After almost daily TV appearances from Jacinda in the last 2 months, everyone is talking about National again with renewed interest. And Muller is sending the right message; not criticising the government for its handling of the pandemic, which he describes as ‘impressive’, but focusing on the economic fallout that the pandemic will bring in its wake. As COVID-19 burns itself out, and life returns to some semblance of normality, more and more voters will be looking for good economic stewardship. If Todd Muller runs a good campaign, smashing the government for its poor economic performance and highlighting its failures over the past 3 years, he might persuade those voters that he is the man for the top job.

Those that are criticising Todd Muller for his involvement in climate change legislation fail to see that the majority of voters believe, at least to some extent, in man-made climate change. If National declares itself as a man-made climate change denier, it loses a significant chunk of its support. Thus, Muller’s ability to work alongside the extreme left Green Party in finalising carbon emissions policy shows his ability to work with other parties on issues that matter to voters. John Key did the same thing with anti-smacking legislation, and it did his political career no harm.

Jacinda’s huge popularity on the back of competent handling of the pandemic is likely to wane once the economic reality bites, but her enormous public appeal must not be underestimated. However, National has a longstanding reputation for excellent economic management. National’s intention to repay public debt by growing the economy rather than increasing taxes may resonate with voters concerned about the legacy the pandemic will leave to their children. If Muller can get that message across to voters in the public debates, he may well win the election.

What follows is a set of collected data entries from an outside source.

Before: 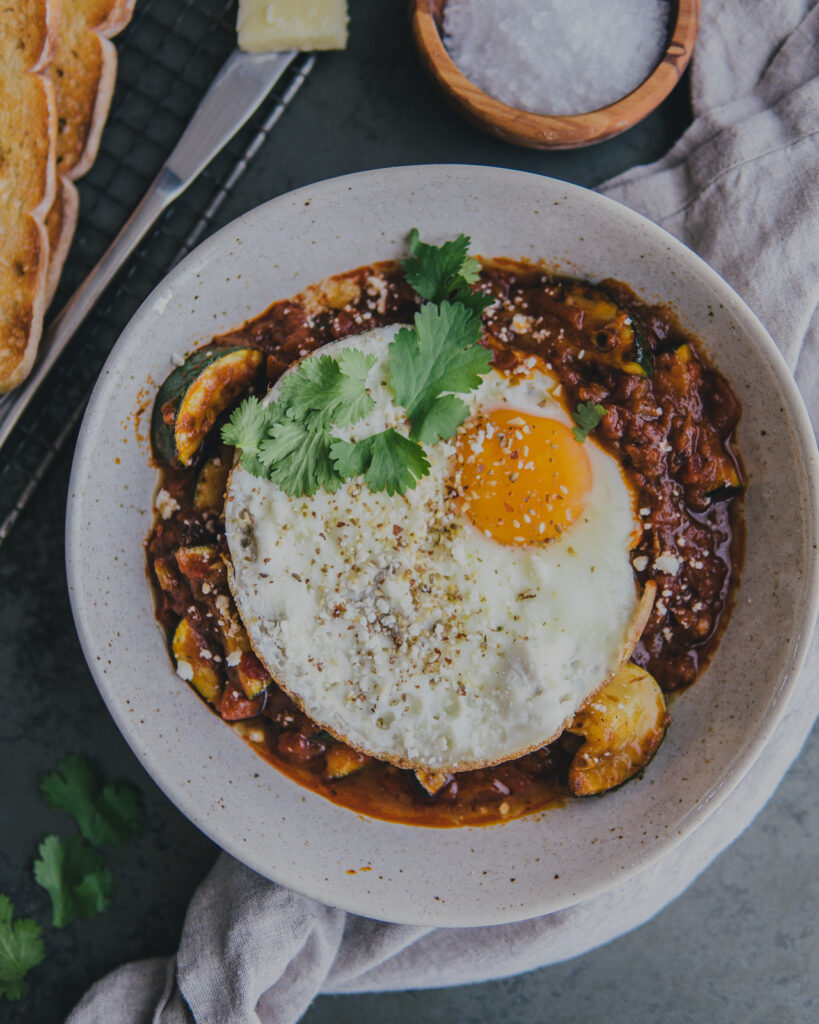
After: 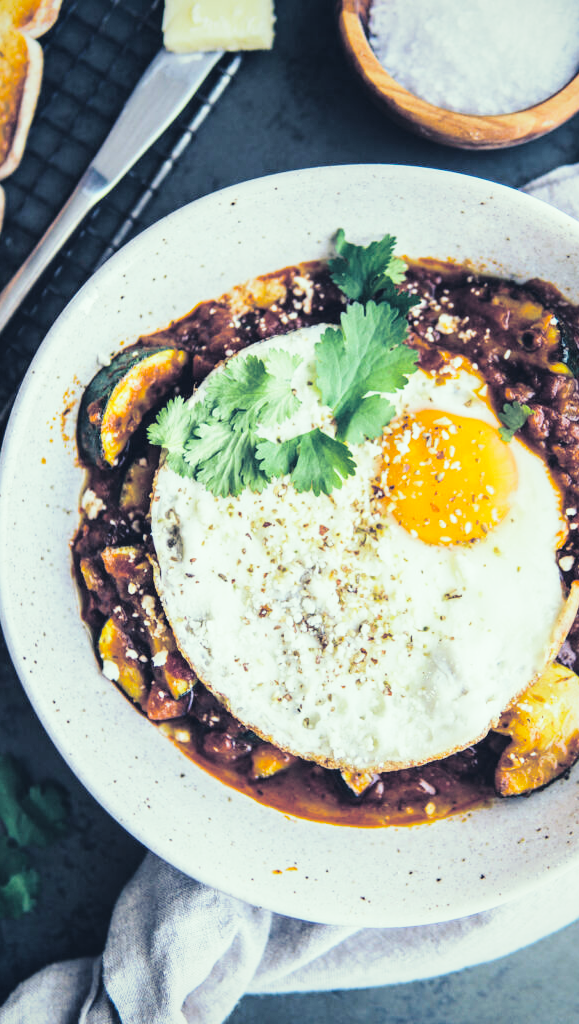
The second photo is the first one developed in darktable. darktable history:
base curve: curves: ch0 [(0, 0) (0.028, 0.03) (0.121, 0.232) (0.46, 0.748) (0.859, 0.968) (1, 1)], preserve colors none
split-toning: shadows › hue 230.4°
color correction: highlights a* -6.69, highlights b* 0.49
crop and rotate: left 9.061%, right 20.142%
white balance: red 0.988, blue 1.017
exposure: black level correction 0, exposure 0.7 EV, compensate exposure bias true, compensate highlight preservation false
vignetting: brightness -0.233, saturation 0.141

National also needs to make voters aware of the increased controls that the government has imposed upon us as a result of the pandemic, controls that most voters would find abhorrent in normal times. Allowing the police to enter your house without a warrant because they suspect that there may be 11 people having a cup of tea together is extreme – particularly when bars are open for up to 100 people. Voters may have accepted such controls in times of unprecedented circumstances, but they need reminding that such rules are still in place. Labour is unlikely to highlight this issue; it is imperative that National does so relentlessly.

Just one final thought on Todd Muller. He is a largely unknown quantity as yet, but first impressions are good. If he wins the September election, he will have gone from new MP to prime minister in 6 years. That would be impressive, but he wouldn’t be alone. The last person to do that was John Key.

With a government focused on growing the economy, paying down debt and keeping taxes at a reasonable level, economic recovery should be considerably quicker than under a Labour government. This may be the only way New Zealand can avoid becoming the Venezuela of the South Pacific.